Resonant Memory Traces/ Nightline Institut für Medienarchäologie
Resonant Memory Traces/ Nightline Institut für Medienarchäologie
With a range of different performances, the Austrian Institute for Media Archeology (IMA) focuses on the sonic arts and, under the title Nightline, will be presenting artists and compositions with diverse instruments and sounds. For several years, Rebekah Wilson, aka Netochka Nezvanova, was pure fiction. Naming herself after a literary character of Fyodor Dostoewskys, the trained composer was haunting the net as an enfant terrible, anti-pop star, and digital icon.
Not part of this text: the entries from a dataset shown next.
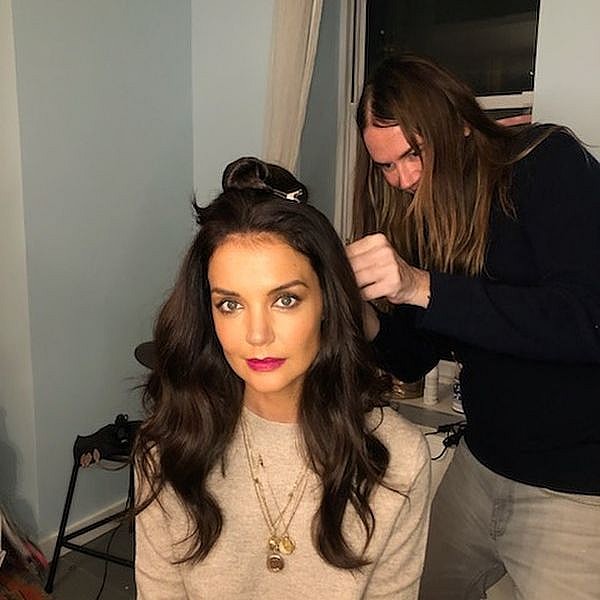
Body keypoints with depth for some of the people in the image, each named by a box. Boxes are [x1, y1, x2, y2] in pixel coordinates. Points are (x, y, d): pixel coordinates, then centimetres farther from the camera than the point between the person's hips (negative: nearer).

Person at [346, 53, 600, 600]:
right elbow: (411, 362, 5)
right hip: (482, 465, 6)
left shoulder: (551, 163, -13)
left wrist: (422, 287, -30)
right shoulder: (420, 217, 4)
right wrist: (357, 308, -14)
In her current rebirth-phase as Rebekah Wilson, she has found her way back to her home country of New Zealand. In the performance A History of Mapmaking' she uses the cello live to create sound and to manipulate sound events. (Compositions and performance: Rebekah Wilson). The performance entitled 4:3' is a resonating memory trace transforming the experiments of Leon Theremin (Lev Sergeyevich Termen) who worked with the avant-garde filmmaker Mary Ellen Bute in the 30s in his New York studio connecting light and sound to create his Lichtmusik. His idea of merging light, sound and movement opens up an exciting field for research and experiments, even in the age of digital technology. (Compositions and electronics: Elisabeth Schimana, flute: Cordula Bosze, Terpsitone: Elena Golovasheva, instrumental design: Andrej Smirnov). In 'ghost engine - Sprechen ohne Sprache (Talking without Language) two writers try to communicate without using any language. The theremin, one of the first musical instruments designed to be played without being touched, develops the speech that Liesl Ujvary and Ann Cotton explore experimentally. Additionally, they play the Kaosspad (a device for musical effects), and use the laptop to filter the theremin's sounds. The emerging compositions create a panorama of the human existence: straight, moving and non-verbal. (Theremin and electronics: Liesl Ujvary and Ann Cotton). Ushi Reiters Turntable Improvisationen accompanied by live-visuals by Starsky brings scratching records, needles in the groove as well as scraps of sound, into a dialogue with static sound-waves and space. The performance starts with 20th century sound material produced exclusively by women.